Oggi quindi possedere questi asset digitali ha assunto molta importanza, e ha permesso di passare ufficialmente da un collezionismo fisico a uno digitale.

 

Per pensare e mettere in pratica una strategia come quella che racconteremo, è fondamentale essere consapevoli dell’importanza della connessione tra mondo fisico e digitale, e partire con l’idea di voler costruire qualcosa di nuovo finora mai visto.

Genuino, l’azienda dello speaker, ha deciso di focalizzarsi proprio su questo tipo di connessione per soddisfare la richiesta della squadra di calcio.

 

Il progetto in questione ha visto protagonista la squadra di calcio della Fiorentina ed è stato realizzato in occasione dei 95 anni dalla fondazione del club. Per celebrare questo traguardo sono state pensate tre strategie specifiche che hanno visto come obiettivo principale la costruzione di una collezione di oggetti digitali collegati a quelli fisici da vendere ai tifosi della squadra.
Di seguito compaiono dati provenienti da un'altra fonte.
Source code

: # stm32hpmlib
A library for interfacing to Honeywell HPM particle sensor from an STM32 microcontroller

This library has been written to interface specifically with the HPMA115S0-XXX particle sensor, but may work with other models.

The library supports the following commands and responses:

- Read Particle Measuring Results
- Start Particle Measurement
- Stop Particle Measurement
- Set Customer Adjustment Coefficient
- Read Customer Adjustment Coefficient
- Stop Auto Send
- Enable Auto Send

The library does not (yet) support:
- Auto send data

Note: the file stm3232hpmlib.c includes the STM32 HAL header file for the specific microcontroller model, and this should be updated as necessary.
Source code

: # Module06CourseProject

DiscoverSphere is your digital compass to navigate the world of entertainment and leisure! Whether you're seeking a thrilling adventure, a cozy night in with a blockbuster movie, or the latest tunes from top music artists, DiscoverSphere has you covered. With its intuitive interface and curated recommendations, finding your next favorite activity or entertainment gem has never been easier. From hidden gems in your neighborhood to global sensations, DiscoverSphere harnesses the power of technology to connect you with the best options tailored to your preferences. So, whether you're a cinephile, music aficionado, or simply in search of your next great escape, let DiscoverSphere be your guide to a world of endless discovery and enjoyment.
Il primo obiettivo è stato la ricostruzione da zero in 3D di tutte le maglie realizzate dalla squadra dal 1926 ad oggi, un numero non indifferente. In seguito, è stata avviata una collaborazione con una scuola di comics di Firenze. Attraverso i loro artisti sono state create delle opere che sono diventate poi degli NFT. Infine, è stato curato e sviluppato il lato della soddisfazione del cliente.

In pratica, sono stati realizzati più di mille contenuti digitalizzati e sono stati inseriti all’interno di pacchetti online da vendere agli utenti.

Ma perché un tifoso avrebbe dovuto acquistare un NFT della sua squadra di calcio? La risposta è stata per stare più vicino alla propria squadra e avervi un accesso più diretto.

Il risultato di questo progetto? I pacchetti hanno riscontrato un successo enorme, il tasso di conversione è stato molto alto, tanto che il 15% degli utenti della piattaforma hanno acquistato i pacchetti. Ma l’aspetto più interessante di questa storia è il fatto che la maggior parte degli utenti che hanno acquistato questi pacchetti appartenevano ancora al web 2.0, quindi non avevano mai avuto a che fare con queste nuove tecnologie.

Il successo di questo progetto e la lezione da imparare è il fatto che è possibile abbattere limiti ancora evidenti che separano le persone da NFT e Metaverso.

La chiave per riuscire a portare questi utenti all’interno di una piattaforma così diversa è stata  il processo di educazione, in quanto è necessario come prima cosa spiegare in maniera chiara all’utente come funziona.

Per contrastare il fatto che solo l’1% della popolazione sa cosa siano gli NFT, hanno deciso di lavorare sull’autenticazione utente, ovvero utilizzando il metodo tradizionale di username e password per entrare nella piattaforma e successivamente hanno creato un ponte per permettere agli utenti di acquistare con una carta di credito la criptovaluta della piattaforma per acquistare gli NFT. In questo modo è stato molto più semplice per loro raggiungere un target ancora poco pratico con queste tecnologie.